BEGIN

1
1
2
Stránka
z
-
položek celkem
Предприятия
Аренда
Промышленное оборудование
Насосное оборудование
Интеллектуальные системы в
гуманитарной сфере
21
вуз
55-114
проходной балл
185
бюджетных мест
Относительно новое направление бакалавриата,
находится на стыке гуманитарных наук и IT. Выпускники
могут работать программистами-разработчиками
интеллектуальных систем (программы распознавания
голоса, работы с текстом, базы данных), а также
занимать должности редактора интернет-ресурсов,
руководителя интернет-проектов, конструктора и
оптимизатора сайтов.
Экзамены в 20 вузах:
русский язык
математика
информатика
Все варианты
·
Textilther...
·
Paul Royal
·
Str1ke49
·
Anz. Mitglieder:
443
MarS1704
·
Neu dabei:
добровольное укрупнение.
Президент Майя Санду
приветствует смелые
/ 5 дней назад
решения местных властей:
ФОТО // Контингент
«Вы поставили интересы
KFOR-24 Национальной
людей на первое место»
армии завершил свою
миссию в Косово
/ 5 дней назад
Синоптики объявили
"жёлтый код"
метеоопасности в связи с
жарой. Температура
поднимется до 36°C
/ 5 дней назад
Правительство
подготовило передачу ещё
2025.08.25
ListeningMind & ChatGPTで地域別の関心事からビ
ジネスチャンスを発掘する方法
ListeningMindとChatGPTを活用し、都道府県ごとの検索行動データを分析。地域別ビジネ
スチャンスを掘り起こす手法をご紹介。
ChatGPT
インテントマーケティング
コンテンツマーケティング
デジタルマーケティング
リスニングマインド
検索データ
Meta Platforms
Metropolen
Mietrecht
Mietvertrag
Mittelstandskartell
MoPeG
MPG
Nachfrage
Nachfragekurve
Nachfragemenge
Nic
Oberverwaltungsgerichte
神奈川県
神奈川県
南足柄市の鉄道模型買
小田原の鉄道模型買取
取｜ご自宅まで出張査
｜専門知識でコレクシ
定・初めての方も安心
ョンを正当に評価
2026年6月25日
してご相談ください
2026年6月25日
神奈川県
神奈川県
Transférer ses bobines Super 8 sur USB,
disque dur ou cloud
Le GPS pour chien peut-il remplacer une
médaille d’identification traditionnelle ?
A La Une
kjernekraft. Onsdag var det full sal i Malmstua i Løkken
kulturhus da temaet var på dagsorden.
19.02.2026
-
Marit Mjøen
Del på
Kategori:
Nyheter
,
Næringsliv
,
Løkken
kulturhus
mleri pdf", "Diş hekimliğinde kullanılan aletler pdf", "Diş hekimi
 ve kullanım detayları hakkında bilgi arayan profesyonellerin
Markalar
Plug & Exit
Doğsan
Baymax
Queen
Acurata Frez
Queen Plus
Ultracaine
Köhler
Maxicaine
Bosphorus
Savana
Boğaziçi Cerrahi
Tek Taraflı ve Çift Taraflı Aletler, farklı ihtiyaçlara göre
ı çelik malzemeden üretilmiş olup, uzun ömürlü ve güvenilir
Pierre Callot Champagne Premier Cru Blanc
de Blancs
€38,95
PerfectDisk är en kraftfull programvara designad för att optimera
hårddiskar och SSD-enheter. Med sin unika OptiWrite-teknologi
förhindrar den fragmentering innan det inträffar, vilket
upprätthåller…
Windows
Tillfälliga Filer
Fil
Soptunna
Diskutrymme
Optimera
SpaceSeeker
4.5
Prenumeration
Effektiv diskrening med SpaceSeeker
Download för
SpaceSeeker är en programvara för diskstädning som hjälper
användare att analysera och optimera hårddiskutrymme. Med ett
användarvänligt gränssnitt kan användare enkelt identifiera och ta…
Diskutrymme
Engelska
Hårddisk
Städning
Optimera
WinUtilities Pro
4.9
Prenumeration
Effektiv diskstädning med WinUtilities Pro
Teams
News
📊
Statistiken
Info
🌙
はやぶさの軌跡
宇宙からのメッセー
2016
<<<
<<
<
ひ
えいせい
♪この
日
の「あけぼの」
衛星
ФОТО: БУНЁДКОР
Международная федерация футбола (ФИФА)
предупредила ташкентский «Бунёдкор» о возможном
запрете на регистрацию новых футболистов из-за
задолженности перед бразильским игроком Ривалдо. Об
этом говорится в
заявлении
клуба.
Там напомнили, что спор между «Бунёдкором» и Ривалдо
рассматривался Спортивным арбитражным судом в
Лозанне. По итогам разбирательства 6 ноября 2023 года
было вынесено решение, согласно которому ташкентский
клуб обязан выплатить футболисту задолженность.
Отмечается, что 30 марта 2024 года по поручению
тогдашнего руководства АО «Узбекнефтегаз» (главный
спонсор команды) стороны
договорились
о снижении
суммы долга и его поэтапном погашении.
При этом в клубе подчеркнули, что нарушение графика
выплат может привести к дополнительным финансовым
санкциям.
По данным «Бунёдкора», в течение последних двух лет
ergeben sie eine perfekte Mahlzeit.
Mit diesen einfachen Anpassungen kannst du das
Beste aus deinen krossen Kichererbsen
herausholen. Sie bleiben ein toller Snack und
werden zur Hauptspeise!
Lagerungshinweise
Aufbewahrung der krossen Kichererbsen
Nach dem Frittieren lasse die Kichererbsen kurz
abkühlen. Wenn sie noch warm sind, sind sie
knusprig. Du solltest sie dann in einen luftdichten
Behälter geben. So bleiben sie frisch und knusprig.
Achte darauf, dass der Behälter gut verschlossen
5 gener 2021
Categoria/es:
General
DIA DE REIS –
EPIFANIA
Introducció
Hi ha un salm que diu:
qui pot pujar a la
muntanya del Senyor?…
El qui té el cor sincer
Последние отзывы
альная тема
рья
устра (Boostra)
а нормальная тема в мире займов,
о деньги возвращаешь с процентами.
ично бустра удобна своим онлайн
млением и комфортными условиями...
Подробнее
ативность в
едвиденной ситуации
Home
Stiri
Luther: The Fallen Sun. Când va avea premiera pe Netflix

END

* _TASK TO COMPLETE_
Identify every line in the items above that contains the word "bleiben", and copy each of those lines in full.

* _SOLVED PROBLEM_
herausholen. Sie bleiben ein toller Snack und
Behälter geben. So bleiben sie frisch und knusprig.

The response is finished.